I'll let @adisuissa comment on those questions about LEDS in Envoy.

logstashbugreporter commented 11 months ago

@logstashbugreporter If you want that feature in gRPC, please file an issue in the appropriate gRPC repo. Since you mentioned GC, I'm guessing that you're talking about Java, so it would be the https://githb.com/grpc/grpc-java repo.

@markdroth Awesome, thanks for the pointer! After internal discussions, we'd like to prioritize having the LEDS feature in go-gRPC first. We already have in-house service discovery Java clients working in conjunction with Java gRPC, and we plan to continue using this setup for various reasons. I'll be filing an issue request in the https://github.com/grpc/grpc-go repo. I'm also curious if we need to file a request for gRPC RFCs as well at https://github.com/grpc/proposal/tree/master#grpc-rfcs?

markdroth commented 11 months ago

@logstashbugreporter Filing the bug in the grpc-go repo sounds fine if that's the language you want to prioritize it in. The first step will definitely be putting together a gRFC that defines how the feature would be implemented in a cross-language way, but you don't need to file a separate issue for that -- we can drive that from the issue in the grpc-go repo.

Also, just to set expectations, I didn't mean to imply that we'd be able to automatically prioritize this work when you file the feature request. Unfortunately, we have a lot of projects competing for our time, and this project will be part of that competition, just like all the others. There are a bunch of factors that go into prioritization decisions, such as how important a project is strategically (this one is valuable in that regard), how large of a project it is (this is likely to be on the large side), and how many users are interested in the feature (this is why filing the feature request is a good first step!). It may wind up being that the fastest way to make progress on this would be for you to drive the work, while we provide reviews on the gRFC and the implementation.

In any case, though, filing the feature request is still the best first step. That gives us a useful signal that this is a feature that someone wants, and it will allow others to chime in on the same issue, which could raise its priority. We can figure out the details from there.

Please tag me when you file the issue, and we'll figure out the best way to move forward. Thanks!

logstashbugreporter commented 11 months ago

FYI, @markdroth I filed a feature request and tagged you in the proposed solution section. Thank you for providing guidance and addressing the gRFC aspect of this!

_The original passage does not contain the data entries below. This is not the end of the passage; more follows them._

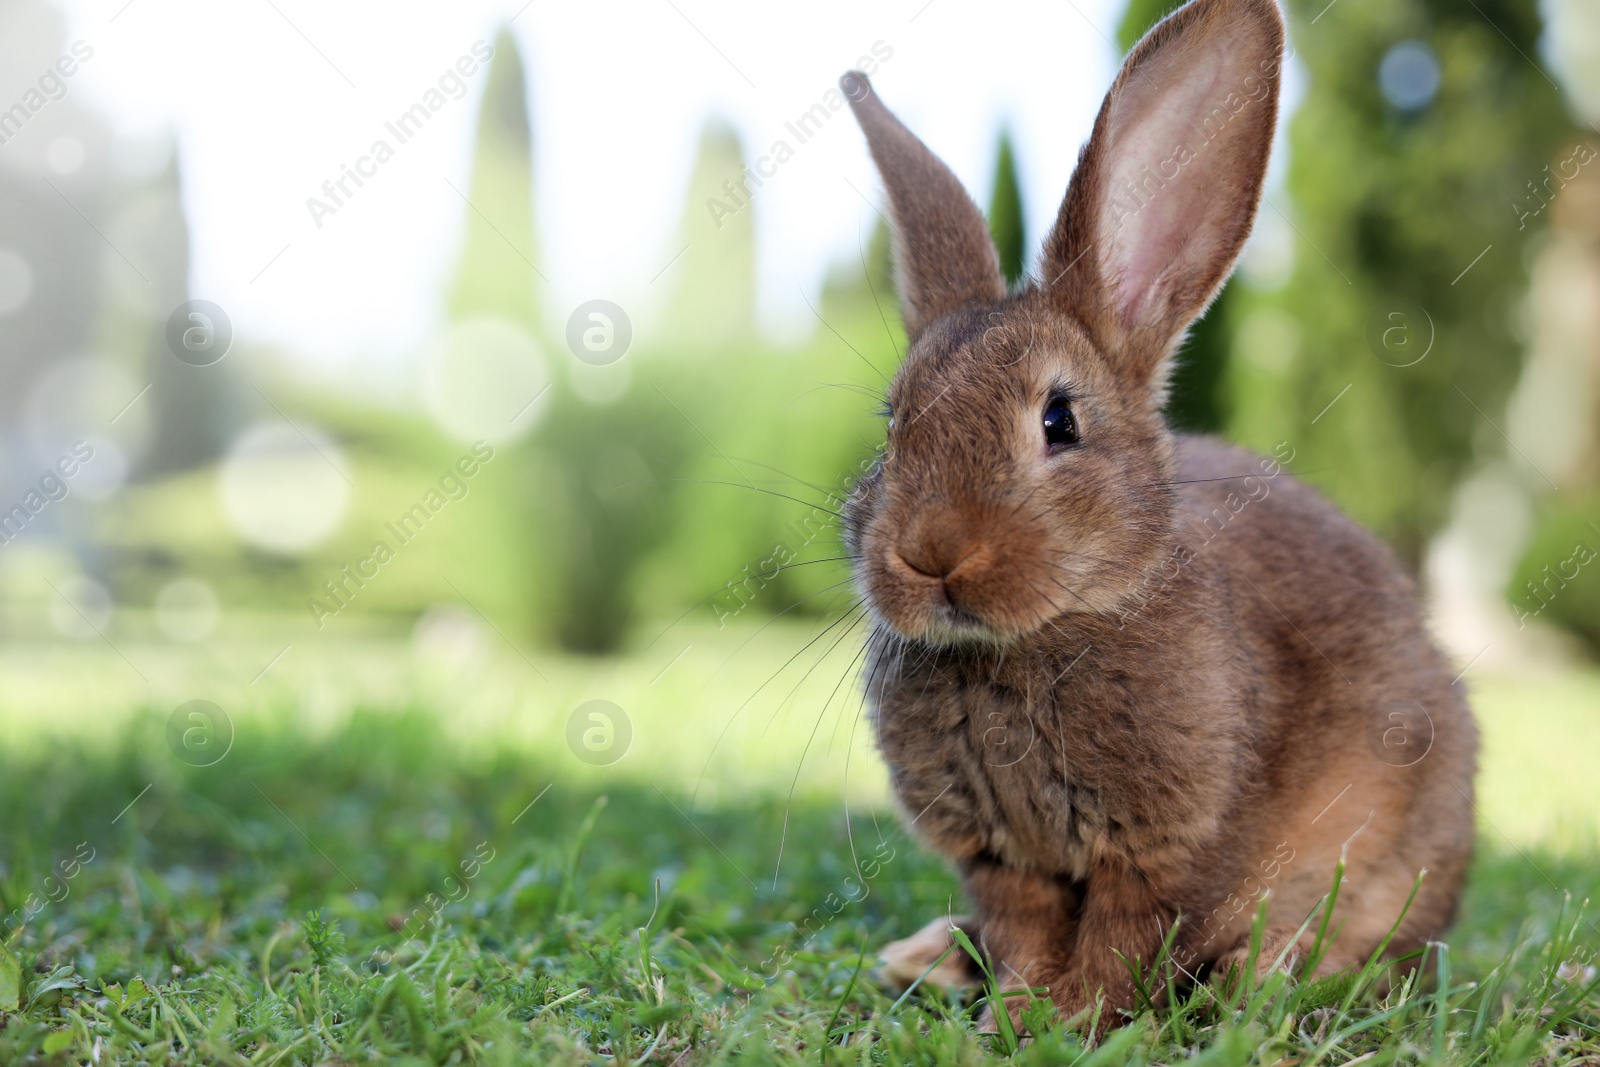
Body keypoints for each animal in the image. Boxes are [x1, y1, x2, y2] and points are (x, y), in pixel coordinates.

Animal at [844, 0, 1478, 1036]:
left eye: (1059, 421)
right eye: (893, 422)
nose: (932, 554)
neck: (1040, 635)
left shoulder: (1172, 851)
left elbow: (1123, 938)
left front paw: (1068, 1021)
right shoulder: (999, 856)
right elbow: (1025, 926)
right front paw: (1018, 1009)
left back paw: (1266, 977)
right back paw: (931, 959)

I totally understand the various projects are competing for resources, and I'm curious about the current ownership structure of the gRPC project. Specifically, is it still owned by Google, and does it predominantly rely on Google engineering resources, or does it operate with contributions from volunteers in their free time?

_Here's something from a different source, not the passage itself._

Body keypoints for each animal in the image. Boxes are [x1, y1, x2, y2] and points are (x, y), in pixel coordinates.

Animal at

Unfortunately, we have very limited engineering resources compared to Google's, making it challenging for us to drive the implementation at this scale. However, I share your confidence in its impact on real-world scenarios, and I believe it will significantly contribute to driving xDS/gRPC/Envoy ecosystem adoption in the industry. Without a scaling mechanism, I'm curious about how existing adopters cope with large clusters and whether this limitation acts as a constraining factor for broader adoption. I'd appreciate it if you could keep us updated on the progress. Also, thanks @adisuissa for the pointers!